2. In this appeal, a dispute of classification has arisen with respect to “Drive assembly/drive head” and drive unit which were classified and approved by the department as parts of filtering equipment under chapter heading 8421.00. However, by show cause notice dated 3-11-94, the department intended to classify the item under chapter heading 8483.00 as “Torque Converters” on the premise that according to Section Note (2) of Section XVI which is amplified in explanatory notes, Vol-III page 1131 that parts which in themselves constitute an article covered by a heading of this section or in all cases classified in their own appropriate heading, even if specially designed to work as a part of a specific machine. Hence, they issued the show cause notice raising demand for Rs. 3,27,850/- as differential duty for the clearances made during the period from 15-6-94 to 20-9-94. The appellants contested the issue and denied that the item is “torque converters” and reiterated that the item is part of filtering and purifying machinery.
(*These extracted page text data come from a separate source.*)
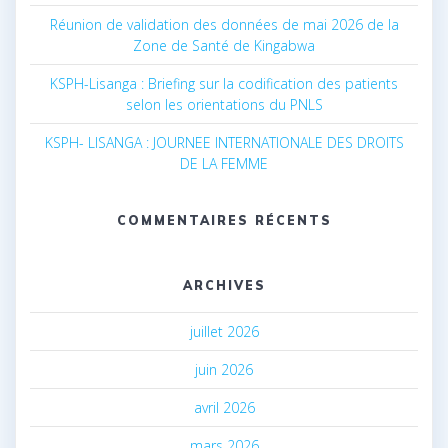
Réunion de validation des données de mai 2026 de la
Zone de Santé de Kingabwa
KSPH-Lisanga : Briefing sur la codification des patients
selon les orientations du PNLS
KSPH- LISANGA : JOURNEE INTERNATIONALE DES DROITS
DE LA FEMME
COMMENTAIRES RÉCENTS
ARCHIVES
juillet 2026
juin 2026
avril 2026
mars 2026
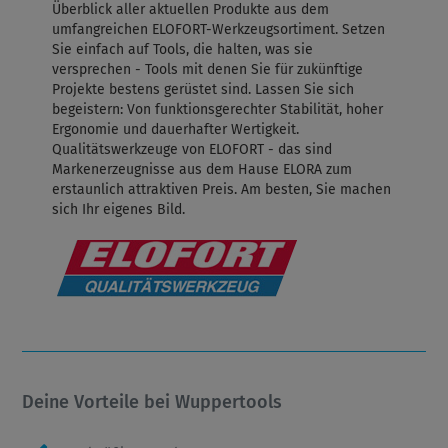
Überblick aller aktuellen Produkte aus dem
umfangreichen ELOFORT-Werkzeugsortiment. Setzen
Sie einfach auf Tools, die halten, was sie
versprechen - Tools mit denen Sie für zukünftige
Projekte bestens gerüstet sind. Lassen Sie sich
begeistern: Von funktionsgerechter Stabilität, hoher
Ergonomie und dauerhafter Wertigkeit.
Qualitätswerkzeuge von ELOFORT - das sind
Markenerzeugnisse aus dem Hause ELORA zum
erstaunlich attraktiven Preis. Am besten, Sie machen
sich Ihr eigenes Bild.
Deine Vorteile bei Wuppertools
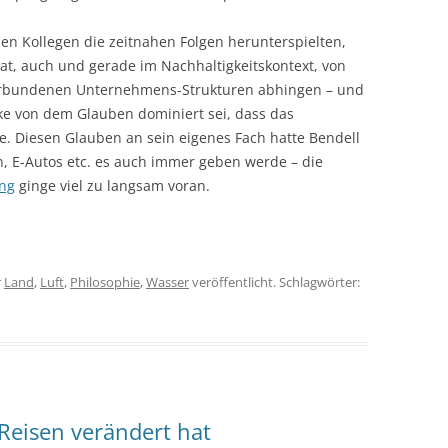
en Kollegen die zeitnahen Folgen herunterspielten,
at, auch und gerade im Nachhaltigkeitskontext, von
erbundenen Unternehmens-Strukturen abhingen – und
ke von dem Glauben dominiert sei, dass das
e. Diesen Glauben an sein eigenes Fach hatte Bendell
, E-Autos etc. es auch immer geben werde – die
ng
ginge viel zu langsam voran.
r
Land
,
Luft
,
Philosophie
,
Wasser
veröffentlicht. Schlagwörter:
Reisen verändert hat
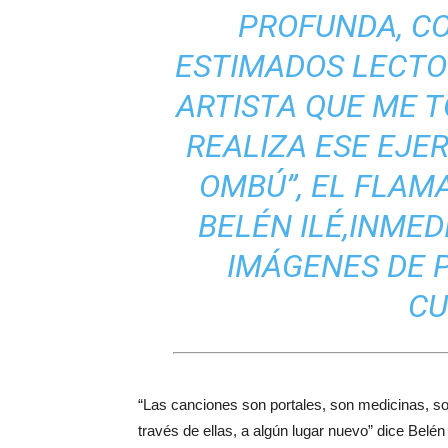
PROFUNDA, C
ESTIMADOS LECTO
ARTISTA QUE ME T
REALIZA ESE EJE
OMBÚ”, EL FLAM
BELÉN ILÉ,INME
IMÁGENES DE P
CU
“Las canciones son portales, son medicinas, s
través de ellas, a algún lugar nuevo” dice Belén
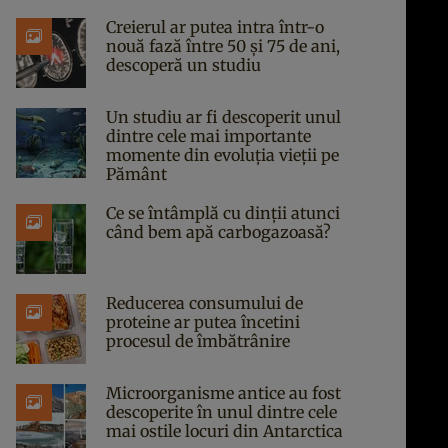
Creierul ar putea intra într-o
nouă fază între 50 și 75 de ani,
descoperă un studiu
Un studiu ar fi descoperit unul
dintre cele mai importante
momente din evoluția vieții pe
Pământ
Ce se întâmplă cu dinții atunci
când bem apă carbogazoasă?
Reducerea consumului de
proteine ar putea încetini
procesul de îmbătrânire
Microorganisme antice au fost
descoperite în unul dintre cele
mai ostile locuri din Antarctica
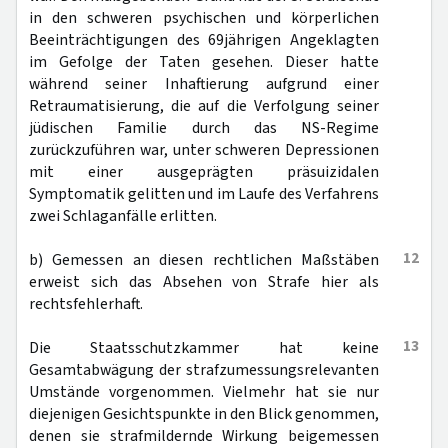
in den schweren psychischen und körperlichen
Beeinträchtigungen des 69jährigen Angeklagten
im Gefolge der Taten gesehen. Dieser hatte
während seiner Inhaftierung aufgrund einer
Retraumatisierung, die auf die Verfolgung seiner
jüdischen Familie durch das NS-Regime
zurückzuführen war, unter schweren Depressionen
mit einer ausgeprägten präsuizidalen
Symptomatik gelitten und im Laufe des Verfahrens
zwei Schlaganfälle erlitten.
12
b) Gemessen an diesen rechtlichen Maßstäben
erweist sich das Absehen von Strafe hier als
rechtsfehlerhaft.
13
Die Staatsschutzkammer hat keine
Gesamtabwägung der strafzumessungsrelevanten
Umstände vorgenommen. Vielmehr hat sie nur
diejenigen Gesichtspunkte in den Blick genommen,
denen sie strafmildernde Wirkung beigemessen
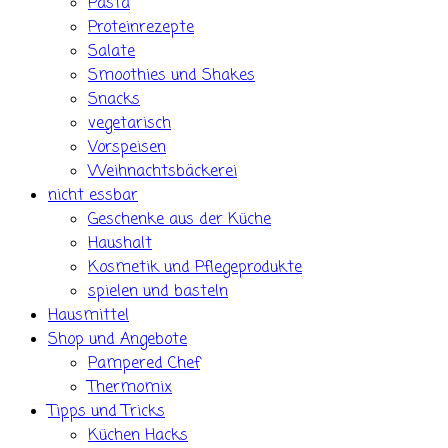
Pasta
Proteinrezepte
Salate
Smoothies und Shakes
Snacks
vegetarisch
Vorspeisen
Weihnachtsbäckerei
nicht essbar
Geschenke aus der Küche
Haushalt
Kosmetik und Pflegeprodukte
spielen und basteln
Hausmittel
Shop und Angebote
Pampered Chef
Thermomix
Tipps und Tricks
Küchen Hacks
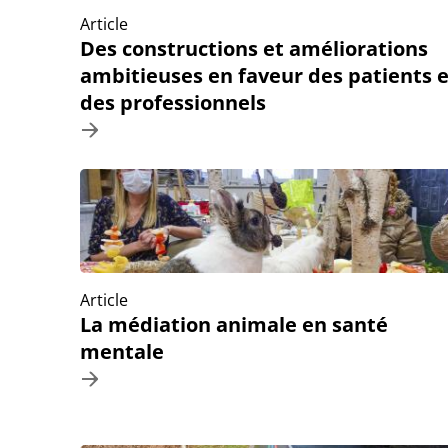
Article
Des constructions et améliorations
ambitieuses en faveur des patients e
des professionnels
Article
La médiation animale en santé
mentale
They relied on the definition of the term “torque” as appearing in Webster’s 7th New Collegiate Dictionary and the World Book Dictionary which define Torque as ‘something that produces or tends to produce rotation or torsion’. The “torque converter” was defined as device for transmitting and amplifying torque especially by hydraulic means. The World Book Dictionary defines ‘torque’ as a force causing rotation or torsion. It also stated that ‘the movement of the system of force causing rotation : the power produced by automobile machine consist of speed and torque’. The “torque converter” was defined as hydraulic device for altering torque and speed delivered by driving shaft to the ratio required by a driven shaft and that certain automobiles with automatic transmission use torque converters. They explained after noting the definitions that if a device which merely produces rotatory motion it is “torque” and if the device amplifies or converts a rotatory motion of a specific level to rotatory motion of different levels, then it is a “torque converter”. They further contended in reply to the show cause notice as follows :-

“In the light of the above meanings and illustration the functioning of the drive mechanism in question may be studied. The drive unit is an assembly consisting of a main gear at the bottom which drives a shaft and a worm drive mounting on top. The worm gear drive is designed with a worm shaft that moves axially under loaded conditions of the drive unit. The movement is possible by a thrust bearing with a sliding bearing seat arrangement on the loaded side of the worm. This assembly is connected to two sweeping arms. When the equipment is started, it rotates the arms which are kept inside a circular tank that contains the liquid solid mixture. By the rotary motion of the arms, the solid is separated from the liquid. The equipment in question is a simple device to provide a rotary motion to the arms as stated above. The rotary motion or the torque does not change but remains constant. There is no device in the equipment to convert the torque from one level to another. It may be seen from the working of the equipment that its function is only to give the force required for rotating motion (that is the torque) or to rotate two sweeping arms at constant speed in a circular tank. At all times the torque or the force required for rotary motion is the same and the make arms are rotated at the same speed. The torque required will vary from equipment to equipment of different sizes of arms and of different tank sizes. However, the torque of each equipment will be constant. In the equipment there is no device for conversion into different torques.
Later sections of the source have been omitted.